Top of SOURCE EXTRACT

So the result of their privacy-advocating study was itself only obtainable by breaching the privacy of their participants. (I.e. making them participants without them knowing or consenting to it)

ape4 · on June 29, 2018

The article mentions Canvas, Battery, Audio,and WebRTC. Should these all request a user OK before being used?

dawnerd · on June 29, 2018

Theres a couple blocklists you can get for a pihole that blocks sites that knowingly use those to track. It's not perfect but it's something.

https://raw.githubusercontent.com/CHEF-KOCH/WebRTC-tracking/...

https://raw.githubusercontent.com/CHEF-KOCH/Canvas-Font-Fing...

https://raw.githubusercontent.com/CHEF-KOCH/Audio-fingerprin...

https://raw.githubusercontent.com/CHEF-KOCH/Canvas-fingerpri...

alkonaut · on June 29, 2018

Definitely for high entropy APIs at least. Checking if audio or canvas exists is just two bits.

But e.g. being able to read canvas pixels is absolutely insane that it’s allowed.

So if just these sources of huge entropy were default swithed off, as the article says, fingerprinting would be a lot harder.

floatboth · on June 29, 2018

Firefox with Tracking Protection (on by default in private windows I think) asks permission for reading canvas pixels.

https://bugzilla.mozilla.org/show_bug.cgi?id=967895

arendtio · on June 30, 2018

Especially, canvas would become useless in an opt-in scenario and would just foster permission fatigue (people just clicking "Allow" because it makes those dialogs go away).

Another option might be to define closely (pixel-by-pixel) how a canvas should look like after a specific action. That way vendors would have less room for 'their way' of drawing things but the result would look equal and would be useless for fingerprinting.

Similarly, one could define a list of fonts which every browser should bring and all other fonts should be loaded from a server. It would eliminate the 'you have special fonts installed' problem completely.

alkonaut · on June 30, 2018

The canvas wouldn’t be opt in, only the pixel reading feature would be - and that’s an edge case that I can’t imagine being used in even one in a thousand uses of Canvas. Just drawing to a canvas has no privacy implications and covers almost all uses.

daxterspeed · on June 30, 2018

There's many amazing things only possible in canvas because you can read the pixels directly (especially in displaying complex pixel art), so removing that capability out-right would be highly disappointing.

Bottom of SOURCE EXTRACT
Top of DATASET CONTENT

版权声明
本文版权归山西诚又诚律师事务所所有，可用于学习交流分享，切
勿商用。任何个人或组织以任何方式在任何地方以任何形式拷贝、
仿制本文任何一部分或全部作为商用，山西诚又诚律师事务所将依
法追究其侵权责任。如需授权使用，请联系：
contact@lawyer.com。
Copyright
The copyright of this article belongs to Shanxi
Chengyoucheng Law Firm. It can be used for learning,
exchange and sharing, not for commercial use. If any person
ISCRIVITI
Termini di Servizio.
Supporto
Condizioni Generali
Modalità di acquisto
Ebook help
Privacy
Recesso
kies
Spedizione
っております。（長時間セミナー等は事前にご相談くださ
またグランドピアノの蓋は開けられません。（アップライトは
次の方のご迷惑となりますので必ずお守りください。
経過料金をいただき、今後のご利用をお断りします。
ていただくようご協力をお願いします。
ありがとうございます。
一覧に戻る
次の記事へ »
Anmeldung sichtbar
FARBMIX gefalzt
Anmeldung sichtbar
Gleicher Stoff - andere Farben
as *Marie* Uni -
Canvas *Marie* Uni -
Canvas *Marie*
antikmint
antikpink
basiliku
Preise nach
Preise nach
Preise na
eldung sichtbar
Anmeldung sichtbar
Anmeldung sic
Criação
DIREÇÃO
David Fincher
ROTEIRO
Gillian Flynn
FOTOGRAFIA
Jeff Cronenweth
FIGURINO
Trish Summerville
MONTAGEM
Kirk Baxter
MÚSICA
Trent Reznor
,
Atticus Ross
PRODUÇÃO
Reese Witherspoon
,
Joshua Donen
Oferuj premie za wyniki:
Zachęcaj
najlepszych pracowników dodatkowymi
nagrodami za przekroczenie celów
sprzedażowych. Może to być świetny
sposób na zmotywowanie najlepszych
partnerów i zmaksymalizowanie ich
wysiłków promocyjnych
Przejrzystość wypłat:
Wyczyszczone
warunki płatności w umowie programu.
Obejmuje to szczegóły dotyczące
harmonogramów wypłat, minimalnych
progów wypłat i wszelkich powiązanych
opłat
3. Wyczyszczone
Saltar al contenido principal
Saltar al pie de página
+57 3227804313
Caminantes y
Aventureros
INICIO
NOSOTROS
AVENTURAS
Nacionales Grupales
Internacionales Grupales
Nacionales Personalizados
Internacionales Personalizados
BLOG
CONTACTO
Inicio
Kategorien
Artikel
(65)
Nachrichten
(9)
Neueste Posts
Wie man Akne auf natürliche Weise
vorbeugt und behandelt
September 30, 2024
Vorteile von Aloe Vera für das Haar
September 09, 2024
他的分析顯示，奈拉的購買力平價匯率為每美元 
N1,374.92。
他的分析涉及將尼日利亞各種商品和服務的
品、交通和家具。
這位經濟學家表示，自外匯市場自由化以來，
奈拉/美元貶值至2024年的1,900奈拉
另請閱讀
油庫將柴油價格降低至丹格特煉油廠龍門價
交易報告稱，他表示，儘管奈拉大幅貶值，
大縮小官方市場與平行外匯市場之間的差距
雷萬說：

Bottom of DATASET CONTENT

TASK GOAL
Copy the passage from the browser fingerprinting thread starting with "There's many amazing" and going on through "be highly disappointing.", and swap "pixel art" for "retro sprite graphics".

TASK RESPONSE
There's many amazing things only possible in canvas because you can read the pixels directly (especially in displaying complex retro sprite graphics), so removing that capability out-right would be highly disappointing.